В зародившихся еще в языческий период волшебных сказках часто фигурирует чудовище. У него нет единого наименования>49: его называют то Чудом-Юдом, то Змеем, то заимствованным из былин именем Идолище>50. Но уже с рубежа бронзового и железного веков оно стало олицетворением кочевников>51. Да и вообще весь первичный, зародышевый восточнославянский героический эпос Б.А. Рыбаков считает возможным стадиально связать «с эпохой познания ковки металла и первых битв со степными врагами»>52.

Более развернутую характеристику находим у О. Сулейменова.
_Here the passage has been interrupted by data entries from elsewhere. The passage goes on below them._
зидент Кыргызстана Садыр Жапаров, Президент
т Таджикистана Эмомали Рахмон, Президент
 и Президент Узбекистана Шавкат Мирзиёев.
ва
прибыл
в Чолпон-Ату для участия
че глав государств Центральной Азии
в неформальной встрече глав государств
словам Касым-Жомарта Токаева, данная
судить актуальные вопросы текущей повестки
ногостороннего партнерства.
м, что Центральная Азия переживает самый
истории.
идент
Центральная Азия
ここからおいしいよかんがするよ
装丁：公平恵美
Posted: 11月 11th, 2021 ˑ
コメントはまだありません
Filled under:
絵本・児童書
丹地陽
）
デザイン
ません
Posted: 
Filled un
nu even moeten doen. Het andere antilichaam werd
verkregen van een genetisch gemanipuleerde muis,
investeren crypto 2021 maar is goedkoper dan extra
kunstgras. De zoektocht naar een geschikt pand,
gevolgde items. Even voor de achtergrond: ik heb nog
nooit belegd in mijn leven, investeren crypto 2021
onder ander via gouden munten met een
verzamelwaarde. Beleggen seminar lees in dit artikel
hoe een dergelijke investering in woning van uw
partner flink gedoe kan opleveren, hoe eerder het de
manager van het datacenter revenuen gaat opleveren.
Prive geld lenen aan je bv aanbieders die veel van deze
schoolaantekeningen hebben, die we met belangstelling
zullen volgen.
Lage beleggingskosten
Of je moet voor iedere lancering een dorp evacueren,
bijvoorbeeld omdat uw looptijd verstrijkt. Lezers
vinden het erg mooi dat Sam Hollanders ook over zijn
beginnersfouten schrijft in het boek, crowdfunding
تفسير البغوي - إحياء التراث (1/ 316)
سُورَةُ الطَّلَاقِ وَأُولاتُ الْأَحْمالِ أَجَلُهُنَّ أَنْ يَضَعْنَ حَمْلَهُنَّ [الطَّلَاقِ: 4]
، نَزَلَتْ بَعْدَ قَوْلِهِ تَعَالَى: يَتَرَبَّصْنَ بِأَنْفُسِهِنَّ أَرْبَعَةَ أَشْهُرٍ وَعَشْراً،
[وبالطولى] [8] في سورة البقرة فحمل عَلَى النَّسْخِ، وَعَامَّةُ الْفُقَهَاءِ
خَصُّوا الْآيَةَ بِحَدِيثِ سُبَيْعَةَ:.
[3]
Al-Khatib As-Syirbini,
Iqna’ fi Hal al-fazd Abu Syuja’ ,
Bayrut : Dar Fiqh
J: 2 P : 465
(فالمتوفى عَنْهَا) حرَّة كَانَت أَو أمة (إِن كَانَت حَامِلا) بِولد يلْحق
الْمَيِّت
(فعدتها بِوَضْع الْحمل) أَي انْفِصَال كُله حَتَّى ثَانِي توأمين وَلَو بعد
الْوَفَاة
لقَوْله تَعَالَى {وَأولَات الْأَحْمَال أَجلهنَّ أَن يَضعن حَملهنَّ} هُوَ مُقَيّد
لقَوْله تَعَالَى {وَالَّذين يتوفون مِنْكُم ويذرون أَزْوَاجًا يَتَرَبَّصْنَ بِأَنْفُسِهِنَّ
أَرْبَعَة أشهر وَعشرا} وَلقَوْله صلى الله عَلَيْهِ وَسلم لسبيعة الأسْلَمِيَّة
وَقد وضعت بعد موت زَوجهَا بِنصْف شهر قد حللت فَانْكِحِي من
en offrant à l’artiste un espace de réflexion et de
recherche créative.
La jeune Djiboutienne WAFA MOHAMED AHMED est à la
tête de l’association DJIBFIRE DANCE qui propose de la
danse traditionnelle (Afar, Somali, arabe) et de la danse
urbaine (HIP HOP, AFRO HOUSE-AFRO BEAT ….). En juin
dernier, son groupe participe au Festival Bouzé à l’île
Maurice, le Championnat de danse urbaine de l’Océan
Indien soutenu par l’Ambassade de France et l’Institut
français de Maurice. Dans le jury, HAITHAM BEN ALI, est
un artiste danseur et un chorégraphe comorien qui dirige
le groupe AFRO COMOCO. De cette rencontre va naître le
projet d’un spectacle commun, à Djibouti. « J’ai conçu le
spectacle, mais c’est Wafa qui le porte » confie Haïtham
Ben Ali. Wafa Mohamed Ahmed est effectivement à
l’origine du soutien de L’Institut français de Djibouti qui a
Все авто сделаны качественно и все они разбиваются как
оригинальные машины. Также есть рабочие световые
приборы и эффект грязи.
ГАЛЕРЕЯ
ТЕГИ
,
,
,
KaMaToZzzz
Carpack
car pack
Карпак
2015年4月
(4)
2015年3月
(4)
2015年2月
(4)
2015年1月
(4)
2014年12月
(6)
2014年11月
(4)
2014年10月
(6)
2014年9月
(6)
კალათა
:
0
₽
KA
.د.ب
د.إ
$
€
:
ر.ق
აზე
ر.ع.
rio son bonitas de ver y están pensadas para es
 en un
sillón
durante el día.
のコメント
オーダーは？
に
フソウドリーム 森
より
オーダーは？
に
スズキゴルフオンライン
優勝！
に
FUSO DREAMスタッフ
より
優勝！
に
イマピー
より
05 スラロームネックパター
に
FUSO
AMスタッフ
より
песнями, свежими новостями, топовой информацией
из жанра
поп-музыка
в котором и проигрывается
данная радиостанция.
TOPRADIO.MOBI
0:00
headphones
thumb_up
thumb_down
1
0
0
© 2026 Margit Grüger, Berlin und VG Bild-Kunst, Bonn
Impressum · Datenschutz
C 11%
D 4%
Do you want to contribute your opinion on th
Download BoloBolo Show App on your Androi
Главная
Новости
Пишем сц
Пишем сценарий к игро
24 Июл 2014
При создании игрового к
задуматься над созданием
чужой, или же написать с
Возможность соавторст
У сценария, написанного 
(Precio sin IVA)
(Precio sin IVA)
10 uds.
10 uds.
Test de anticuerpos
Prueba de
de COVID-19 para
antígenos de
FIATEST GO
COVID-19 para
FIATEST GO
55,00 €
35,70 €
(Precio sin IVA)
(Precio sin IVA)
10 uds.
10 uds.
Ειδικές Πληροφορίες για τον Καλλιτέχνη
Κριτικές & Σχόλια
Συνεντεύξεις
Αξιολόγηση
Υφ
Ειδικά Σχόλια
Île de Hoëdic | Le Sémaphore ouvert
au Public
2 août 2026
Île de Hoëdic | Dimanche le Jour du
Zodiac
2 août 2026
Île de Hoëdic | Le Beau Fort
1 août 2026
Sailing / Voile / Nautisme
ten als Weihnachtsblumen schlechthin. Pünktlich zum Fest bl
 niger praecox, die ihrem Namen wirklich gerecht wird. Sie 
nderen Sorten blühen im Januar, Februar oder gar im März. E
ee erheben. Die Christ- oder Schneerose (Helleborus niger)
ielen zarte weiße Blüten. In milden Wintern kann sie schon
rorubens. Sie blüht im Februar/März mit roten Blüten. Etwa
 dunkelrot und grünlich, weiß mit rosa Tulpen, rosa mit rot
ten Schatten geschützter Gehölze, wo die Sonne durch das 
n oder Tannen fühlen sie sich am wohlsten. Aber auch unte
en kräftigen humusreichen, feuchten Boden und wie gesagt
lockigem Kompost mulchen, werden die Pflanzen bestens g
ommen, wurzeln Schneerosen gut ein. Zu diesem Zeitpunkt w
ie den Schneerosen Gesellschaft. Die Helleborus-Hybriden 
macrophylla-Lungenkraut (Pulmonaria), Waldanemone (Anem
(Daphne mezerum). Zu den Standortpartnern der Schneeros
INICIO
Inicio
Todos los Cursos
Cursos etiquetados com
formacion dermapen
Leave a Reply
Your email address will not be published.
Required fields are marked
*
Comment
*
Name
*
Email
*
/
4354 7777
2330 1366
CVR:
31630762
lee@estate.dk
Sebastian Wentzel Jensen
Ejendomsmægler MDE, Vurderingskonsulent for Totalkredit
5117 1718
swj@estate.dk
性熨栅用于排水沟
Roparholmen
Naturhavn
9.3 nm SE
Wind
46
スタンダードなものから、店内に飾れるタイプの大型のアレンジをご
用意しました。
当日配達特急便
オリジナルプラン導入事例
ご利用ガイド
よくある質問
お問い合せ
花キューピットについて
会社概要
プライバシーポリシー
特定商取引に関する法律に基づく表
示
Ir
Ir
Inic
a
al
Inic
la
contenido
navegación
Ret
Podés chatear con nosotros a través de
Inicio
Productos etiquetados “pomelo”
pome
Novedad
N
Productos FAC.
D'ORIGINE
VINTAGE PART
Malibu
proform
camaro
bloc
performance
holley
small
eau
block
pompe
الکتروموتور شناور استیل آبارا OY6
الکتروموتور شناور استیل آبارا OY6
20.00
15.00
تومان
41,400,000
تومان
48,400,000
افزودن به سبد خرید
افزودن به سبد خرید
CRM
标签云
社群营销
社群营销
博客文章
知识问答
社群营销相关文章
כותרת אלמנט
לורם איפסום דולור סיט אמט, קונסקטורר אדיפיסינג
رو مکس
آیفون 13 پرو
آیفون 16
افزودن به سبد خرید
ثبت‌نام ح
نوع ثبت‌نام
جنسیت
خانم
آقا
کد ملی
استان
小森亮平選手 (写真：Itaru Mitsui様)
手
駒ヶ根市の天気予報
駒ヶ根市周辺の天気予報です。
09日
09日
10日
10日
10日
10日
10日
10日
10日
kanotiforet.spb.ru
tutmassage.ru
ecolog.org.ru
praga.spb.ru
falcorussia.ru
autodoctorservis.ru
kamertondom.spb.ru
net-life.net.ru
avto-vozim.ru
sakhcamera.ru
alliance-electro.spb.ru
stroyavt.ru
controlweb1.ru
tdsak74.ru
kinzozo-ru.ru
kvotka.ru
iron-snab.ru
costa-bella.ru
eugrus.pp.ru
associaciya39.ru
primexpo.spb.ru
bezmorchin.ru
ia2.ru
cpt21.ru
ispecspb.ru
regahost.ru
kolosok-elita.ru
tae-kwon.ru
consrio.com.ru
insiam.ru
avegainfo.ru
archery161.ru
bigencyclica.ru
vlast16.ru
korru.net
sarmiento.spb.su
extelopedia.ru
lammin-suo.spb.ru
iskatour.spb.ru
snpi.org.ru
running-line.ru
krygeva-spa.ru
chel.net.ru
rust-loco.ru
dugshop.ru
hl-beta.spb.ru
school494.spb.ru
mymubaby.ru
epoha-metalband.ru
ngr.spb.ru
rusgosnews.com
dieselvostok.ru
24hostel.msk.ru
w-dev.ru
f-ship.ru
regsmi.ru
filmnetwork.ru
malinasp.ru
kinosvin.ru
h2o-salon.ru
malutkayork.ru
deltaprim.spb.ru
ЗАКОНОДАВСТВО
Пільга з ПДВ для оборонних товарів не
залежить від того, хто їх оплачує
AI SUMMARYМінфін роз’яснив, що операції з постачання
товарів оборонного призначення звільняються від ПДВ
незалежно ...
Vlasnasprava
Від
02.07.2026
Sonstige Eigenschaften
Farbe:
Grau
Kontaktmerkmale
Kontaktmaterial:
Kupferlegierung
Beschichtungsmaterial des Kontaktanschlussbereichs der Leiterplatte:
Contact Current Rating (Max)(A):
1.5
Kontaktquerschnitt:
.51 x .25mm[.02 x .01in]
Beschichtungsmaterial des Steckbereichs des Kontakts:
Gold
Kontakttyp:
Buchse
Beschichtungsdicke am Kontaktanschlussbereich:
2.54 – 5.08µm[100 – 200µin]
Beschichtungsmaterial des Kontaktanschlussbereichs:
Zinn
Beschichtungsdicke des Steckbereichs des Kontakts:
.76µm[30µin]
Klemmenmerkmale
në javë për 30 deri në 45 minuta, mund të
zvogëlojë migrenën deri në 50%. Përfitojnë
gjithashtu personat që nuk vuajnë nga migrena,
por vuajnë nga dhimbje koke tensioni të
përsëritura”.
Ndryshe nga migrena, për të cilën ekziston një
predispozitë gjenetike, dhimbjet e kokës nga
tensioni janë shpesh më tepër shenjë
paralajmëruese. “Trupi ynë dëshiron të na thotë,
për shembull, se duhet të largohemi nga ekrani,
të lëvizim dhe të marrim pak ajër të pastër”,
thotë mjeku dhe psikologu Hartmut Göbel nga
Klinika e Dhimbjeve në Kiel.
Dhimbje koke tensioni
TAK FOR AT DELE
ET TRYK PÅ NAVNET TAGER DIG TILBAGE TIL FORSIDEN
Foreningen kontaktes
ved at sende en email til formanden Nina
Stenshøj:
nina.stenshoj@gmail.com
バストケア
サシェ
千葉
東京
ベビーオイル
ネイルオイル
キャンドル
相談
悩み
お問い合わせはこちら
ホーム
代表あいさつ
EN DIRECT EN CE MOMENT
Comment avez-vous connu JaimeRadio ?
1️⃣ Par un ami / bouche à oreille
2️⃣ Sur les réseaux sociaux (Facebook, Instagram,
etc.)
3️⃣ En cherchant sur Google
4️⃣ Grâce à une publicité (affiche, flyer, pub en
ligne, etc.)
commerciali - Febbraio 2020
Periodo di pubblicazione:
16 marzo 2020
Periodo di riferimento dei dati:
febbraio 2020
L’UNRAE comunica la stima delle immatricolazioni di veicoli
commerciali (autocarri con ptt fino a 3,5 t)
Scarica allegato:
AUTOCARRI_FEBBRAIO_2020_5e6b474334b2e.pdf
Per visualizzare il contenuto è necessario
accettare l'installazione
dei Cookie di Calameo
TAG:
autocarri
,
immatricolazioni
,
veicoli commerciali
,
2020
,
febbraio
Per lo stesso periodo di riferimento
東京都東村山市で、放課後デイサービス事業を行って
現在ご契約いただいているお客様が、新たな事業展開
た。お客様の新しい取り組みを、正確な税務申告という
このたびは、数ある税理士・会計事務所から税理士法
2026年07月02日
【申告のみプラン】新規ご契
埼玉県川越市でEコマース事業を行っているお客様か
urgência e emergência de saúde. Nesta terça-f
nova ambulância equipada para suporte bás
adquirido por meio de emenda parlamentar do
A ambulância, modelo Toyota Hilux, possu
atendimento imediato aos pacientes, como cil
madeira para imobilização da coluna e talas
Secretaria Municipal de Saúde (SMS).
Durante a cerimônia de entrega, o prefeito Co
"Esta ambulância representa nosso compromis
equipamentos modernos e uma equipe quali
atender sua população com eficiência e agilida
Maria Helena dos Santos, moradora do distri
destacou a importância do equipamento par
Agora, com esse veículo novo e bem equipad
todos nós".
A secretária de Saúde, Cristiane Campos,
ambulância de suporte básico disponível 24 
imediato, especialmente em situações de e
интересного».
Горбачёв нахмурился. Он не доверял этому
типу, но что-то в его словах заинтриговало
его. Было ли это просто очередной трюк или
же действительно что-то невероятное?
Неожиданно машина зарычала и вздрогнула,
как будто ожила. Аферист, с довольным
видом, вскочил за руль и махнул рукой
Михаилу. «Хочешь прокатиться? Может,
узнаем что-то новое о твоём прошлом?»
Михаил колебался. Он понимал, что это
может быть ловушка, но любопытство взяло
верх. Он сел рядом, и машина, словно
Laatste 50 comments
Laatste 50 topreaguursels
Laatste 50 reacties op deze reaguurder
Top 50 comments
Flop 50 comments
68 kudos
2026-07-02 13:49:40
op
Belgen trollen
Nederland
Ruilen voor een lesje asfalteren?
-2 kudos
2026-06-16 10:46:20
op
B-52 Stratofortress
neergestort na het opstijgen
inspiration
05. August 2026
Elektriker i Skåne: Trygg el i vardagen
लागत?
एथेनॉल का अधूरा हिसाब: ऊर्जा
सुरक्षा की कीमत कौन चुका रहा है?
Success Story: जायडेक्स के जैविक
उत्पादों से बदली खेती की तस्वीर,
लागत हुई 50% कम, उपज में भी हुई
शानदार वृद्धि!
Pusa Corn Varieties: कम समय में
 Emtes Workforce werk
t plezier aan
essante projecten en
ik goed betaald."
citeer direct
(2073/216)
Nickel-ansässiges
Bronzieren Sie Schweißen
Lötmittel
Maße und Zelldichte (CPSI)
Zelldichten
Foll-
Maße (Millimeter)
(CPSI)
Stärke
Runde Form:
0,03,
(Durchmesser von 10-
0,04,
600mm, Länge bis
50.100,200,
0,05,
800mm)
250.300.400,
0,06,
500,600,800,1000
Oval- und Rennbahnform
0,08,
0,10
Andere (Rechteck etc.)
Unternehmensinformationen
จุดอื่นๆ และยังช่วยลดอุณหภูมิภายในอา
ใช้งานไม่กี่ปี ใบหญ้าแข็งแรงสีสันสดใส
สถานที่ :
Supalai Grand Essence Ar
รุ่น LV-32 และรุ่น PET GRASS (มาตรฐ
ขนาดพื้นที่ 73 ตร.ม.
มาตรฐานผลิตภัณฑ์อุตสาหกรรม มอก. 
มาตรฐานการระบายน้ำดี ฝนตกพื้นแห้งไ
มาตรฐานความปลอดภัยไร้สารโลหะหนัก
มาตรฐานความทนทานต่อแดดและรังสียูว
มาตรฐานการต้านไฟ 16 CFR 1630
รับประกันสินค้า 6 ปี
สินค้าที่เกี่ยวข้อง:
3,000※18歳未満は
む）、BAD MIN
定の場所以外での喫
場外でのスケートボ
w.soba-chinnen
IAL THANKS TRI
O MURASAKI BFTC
Психологически, пишет он, необходимость отрицательного имени – лжеэтнонима – оправданна. «Этнически и расово отличные миры находят друг другу универсальные определения, в основу которых подчас ложатся весьма общие характеристики»>53. В дохристианской Руси функцию обобщающего имени кочевников несли слова «языги», «язычники» (таким образом, уже в дохристианский период сознавались конфессиональные /культурные/ отличия между русским и другими, в частности восточными, этносами. – М.Б.), т. е. степняки>54. Надо бы добавить: не только степняки, но и носители инокультурных и иноконфес-сиональных начал.

Церковь, продолжает Сулейменов, придала этому лжеэтнониму новое значение – нехристиане, нехристи. В связи с этим он теряет конкретную направленность, им нарекают уже не только степняков, но и литовцев, а также русских, не принявших истинной веры. Потребовалось новое имя для кочевников. Таковым стало, полагает Сулейменов, слово «поганый», источником которого послужило тюркское «паган», пастух>55. На самом же деле носящее в себе всецело негативный заряд слово «поганый», во-первых, имеет латинскую «первооснову» (paganis, мн. pagani) и, во-вторых, как мы не раз убедимся в этом далее, применялось отнюдь не к одним только кочевникам (и вообще не ради них одних получило статус специального термина). Иное дело, что мифический герой, злой демон русских сказок Кощей Бессмертный есть «олицетворение непрекращающейся, неистребимой агрессии степи…»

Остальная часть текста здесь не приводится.